O Ministério Público rejeitou a possibilidade de legítima defesa, argumentando que o orifício de entrada do disparo, conforme laudo de fls. 53/60, foi pelas costas e essa circunstância afastaria a excludente de ilicitude. Entretanto, como menciona DAMÁSIO DE JESUS, o disparo de arma de fogo nas costas do agressor, por si só, não afasta a excludente (Código Penal Anotado, p. 116). Foi de conhecimento nacional a possibilidade de um agressor, fugindo, efetuar disparos, na ação policial nos morros cariocas, em que diversos dos perseguidos fugiam, atirando para trás, na direção dos policiais.
A bem da verdade, os fatos estão nebulosos. Contudo, os depoimentos testemunhais sustentados pelo “Parquet”, além de não servirem para afastar, sem sombra de dúvidas, a alegação do réu de que a vítima estava armada e efetuou disparos na sua direção (até porque não houve testemunha presencial do ocorrido), estão em total discrepância com que foi dito durante o inquérito, e foram colhidos ao arrepio do contraditório e na ausência do juiz natural, não podendo embasar um decreto condenatório.
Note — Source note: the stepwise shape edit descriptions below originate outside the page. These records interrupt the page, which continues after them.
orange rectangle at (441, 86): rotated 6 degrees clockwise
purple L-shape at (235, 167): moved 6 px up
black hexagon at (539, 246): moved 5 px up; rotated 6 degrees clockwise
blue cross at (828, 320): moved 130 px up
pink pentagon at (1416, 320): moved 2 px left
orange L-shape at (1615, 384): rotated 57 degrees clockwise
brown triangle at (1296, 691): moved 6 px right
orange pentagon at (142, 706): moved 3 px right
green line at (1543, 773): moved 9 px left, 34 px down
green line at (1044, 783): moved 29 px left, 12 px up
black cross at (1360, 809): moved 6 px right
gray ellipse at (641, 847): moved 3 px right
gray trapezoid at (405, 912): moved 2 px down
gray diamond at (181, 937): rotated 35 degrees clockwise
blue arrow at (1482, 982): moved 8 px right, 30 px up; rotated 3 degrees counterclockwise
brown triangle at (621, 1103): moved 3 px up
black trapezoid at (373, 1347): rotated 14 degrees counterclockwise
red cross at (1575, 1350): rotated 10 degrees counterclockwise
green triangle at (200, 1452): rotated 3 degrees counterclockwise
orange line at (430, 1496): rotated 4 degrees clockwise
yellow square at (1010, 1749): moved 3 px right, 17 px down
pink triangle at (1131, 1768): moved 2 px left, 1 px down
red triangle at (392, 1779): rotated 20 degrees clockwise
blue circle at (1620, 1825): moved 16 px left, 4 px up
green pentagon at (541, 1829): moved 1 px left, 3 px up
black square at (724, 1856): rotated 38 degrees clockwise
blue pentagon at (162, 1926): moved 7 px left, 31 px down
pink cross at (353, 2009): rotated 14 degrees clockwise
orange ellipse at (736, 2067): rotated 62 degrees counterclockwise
Penso, assim, que há de se aplicar o vetusto princípio “in dubio pro reo”.
III. DISPOSITIVO
Diante do exposto, acolho, em parte, a manifestação do Ministério Público, no sentido de desclassificar a imputação para o delito de lesão corporal seguida de morte; entretanto, restando provada a existência de circunstância que exclui o crime, no caso, a legítima defesa, JULGO IMPROCEDENTE a denúncia, para ABSOLVER o réu NEVTON DE OLIVEIRA SOCORRO, o que faço com fulcro nos arts. 23, II, e 25, do CP, e no art. 415, IV, do CPP.
Entendo que a regra do art. 574, II, do CPP, que previa a remessa necessária em caso de absolvição sumária, por configurar uma excrescência da linha fascista adotada pelo Legislador de 1941, não foi recepcionada pela Constituição de 1988, e mais, foi revogada, tacitamente, pela Lei 11.689/2008.
Assim, após o decurso do prazo de eventual recurso voluntário, sem que haja a interposição de apelação, arquivem-se os autos com as cautelas de praxe.
Publique-se. Registre-se. Intimem-se.
GLAUBER DANTAS REBOUÇAS
Juiz(a) de Direito
A segunda vitória foi em favor do companheiro Edinaldo Araújo, perante a Câmara Criminal do Tribunal de Justiça do Estado de Sergipe, referente ao processo de apelação nº 2011304557, onde o militar havia sido condenado inicialmente pela 6ª Vara Criminal da Comarca de Aracaju (Justiça Militar) por lesões corporais, porém o citado advogado, inconformado com a condenação, apelou da decisão e obteve resultado favorável ao companheiro.